Danny Dunn and the Universal Glue
- First edition
- Author: Raymond Abrashkin Jay Williams
- Illustrator: Paul Sagsoorian
- Language: English
- Series: Danny Dunn
- Genre: Science fiction
- Published: 1977
- Pages: 160
- ISBN: 0-07-070550-X
- OCLC: 2983706
- Preceded by: Danny Dunn Scientific Detective

= Danny Dunn and the Universal Glue =

1977 novel by Raymond Abrashkin and Jay Williams

Danny Dunn and the Universal Glue is the fifteenth and final novel in the Danny Dunn series of juvenile science fiction/adventure books written by Raymond Abrashkin and Jay Williams. The book was first published in 1977.

==Plot summary==
Professor Bullfinch develops a glue which is stronger than any known glue. He christens it Irenium in honor of Danny's friend and neighbor Irene.

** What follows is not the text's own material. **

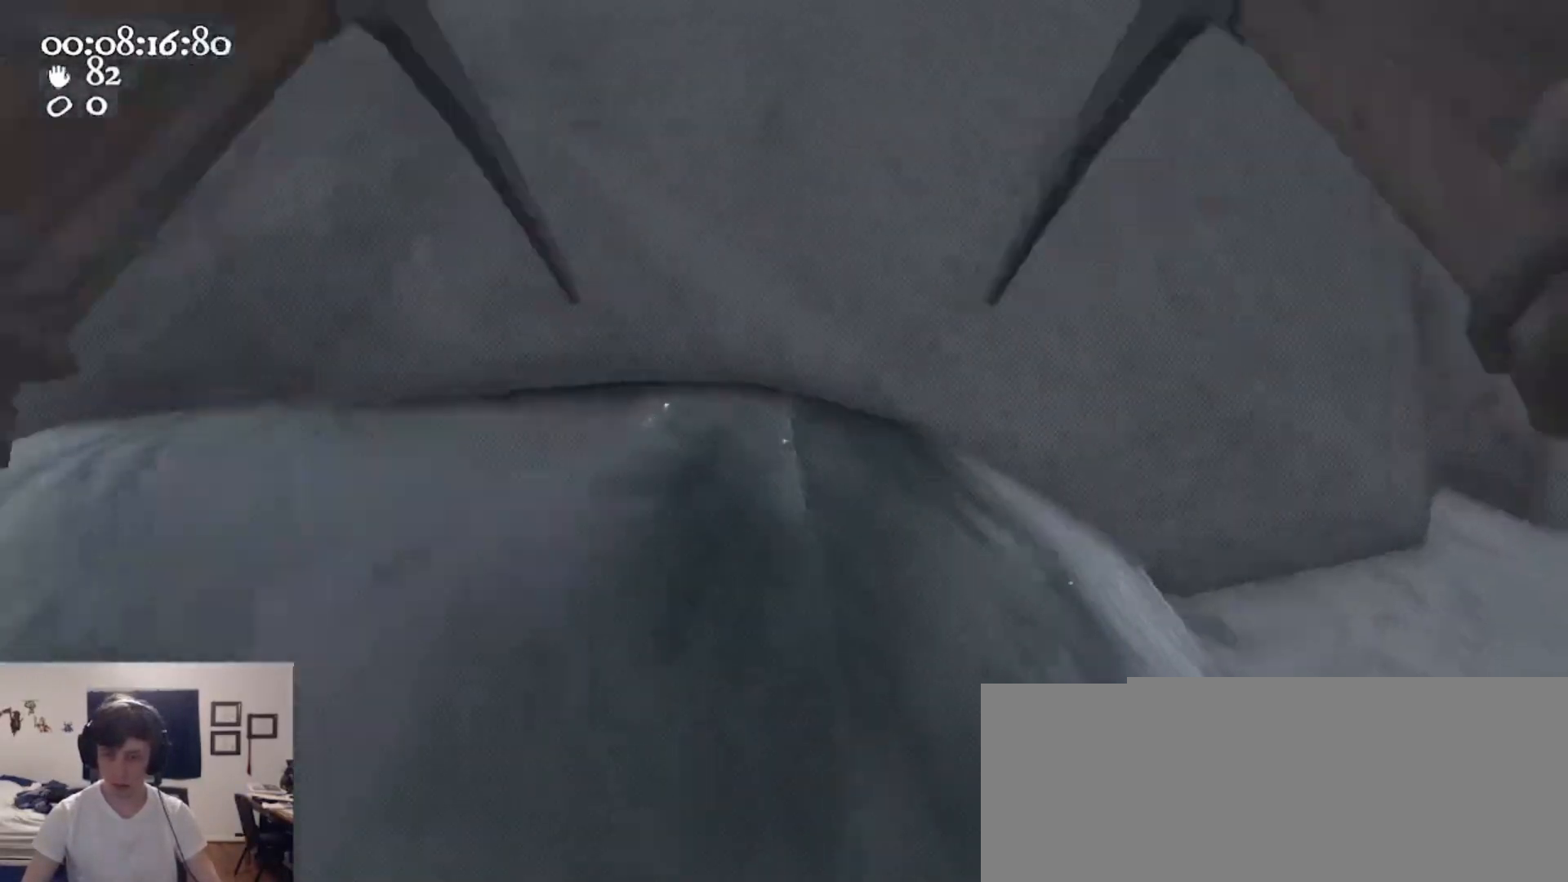
{"keys": ["ctrl", "s"], "mouse": ["left", "right"], "events": [[200, "d", "down"], [267, "w", "up"], [367, "d", "up"], [433, "ctrl", "down"], [433, "s", "down"]]}
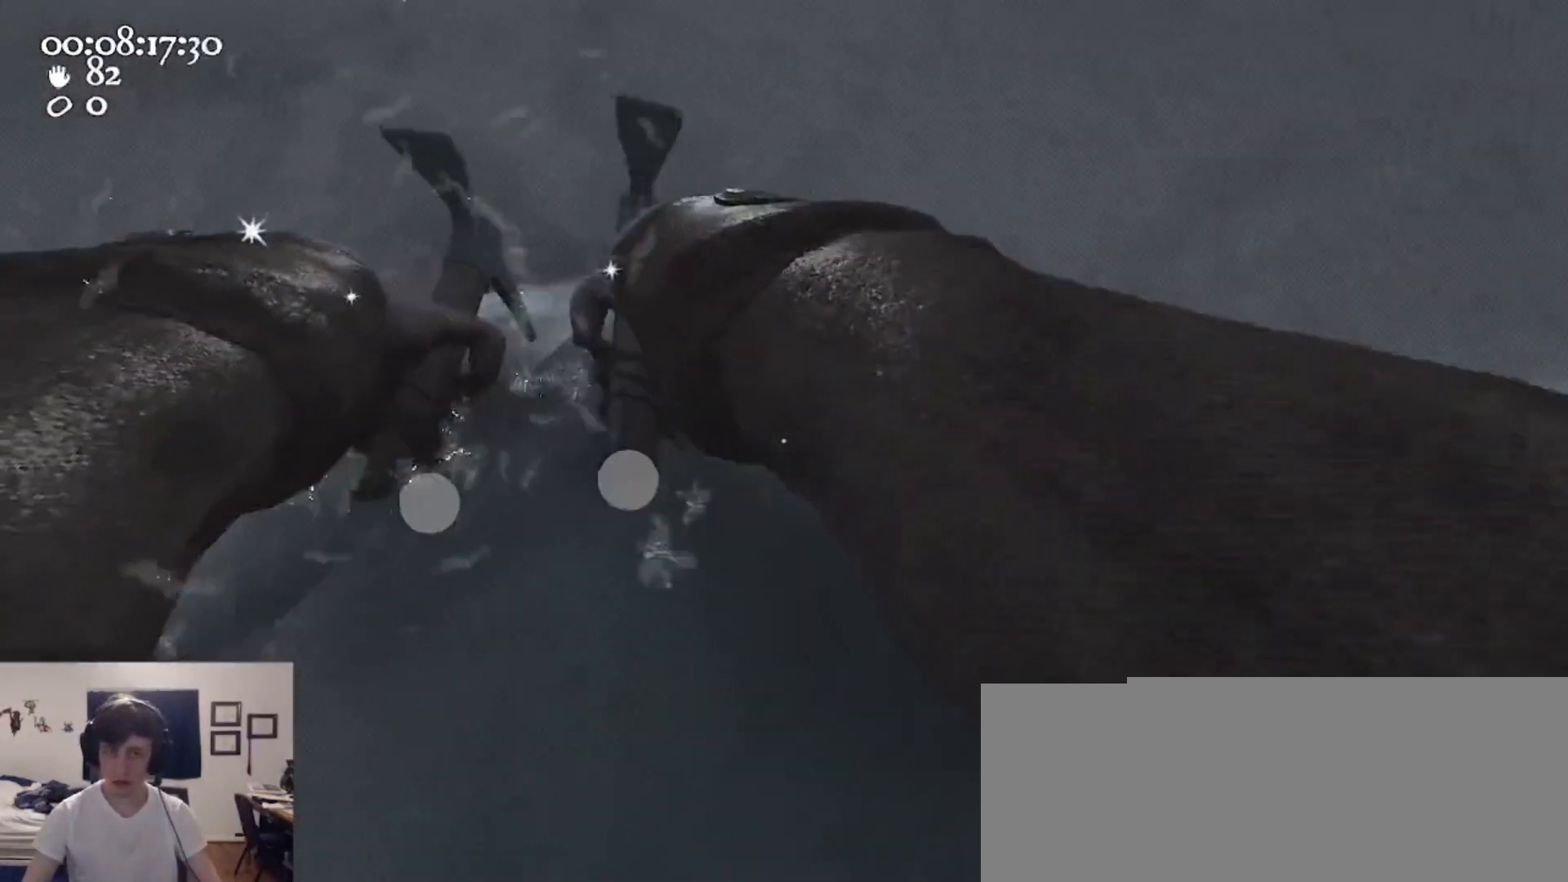
{"keys": ["a"], "mouse": ["left", "right"], "events": [[33, "space", "down"], [167, "a", "down"], [167, "ctrl", "up"], [167, "mouse_left", "up"], [233, "mouse_right", "up"], [233, "space", "up"], [267, "mouse_left", "down"], [267, "mouse_right", "down"], [467, "s", "up"]]}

The Blaze Chemical Company, which built a factory after draining a swamp, has leaked a chemical into the water which may cause the local dam to break. Danny, Joe and Irene use a can of Irenium to patch up the dam.

In a subplot, Danny also uses the glue as a form of protest against Mr. Blaze by placing it on the backseat of his vehicle, causing Mr. Blaze to be stuck to the seat and having to cut his trousers apart, resulting in a humorous event where an angered Mr. Blaze appears at a town meeting to voice concerns over his chemical company wearing a blanket over his legs, giving the appearance of a kilt.

Danny's mother, Mrs. Dunn, who originally protested the draining of the swamp, gives Danny a stern rebuke that the prank was immature and counterproductive, and that Danny is now required to make restitution, meaning he is now in debt to Mr. Blaze to pay for a new pair of men's trousers. Danny humbly sends a letter to Mr. Blaze with all the cash he has on hand, apologizing for what he did with the promise to work out a payment plan.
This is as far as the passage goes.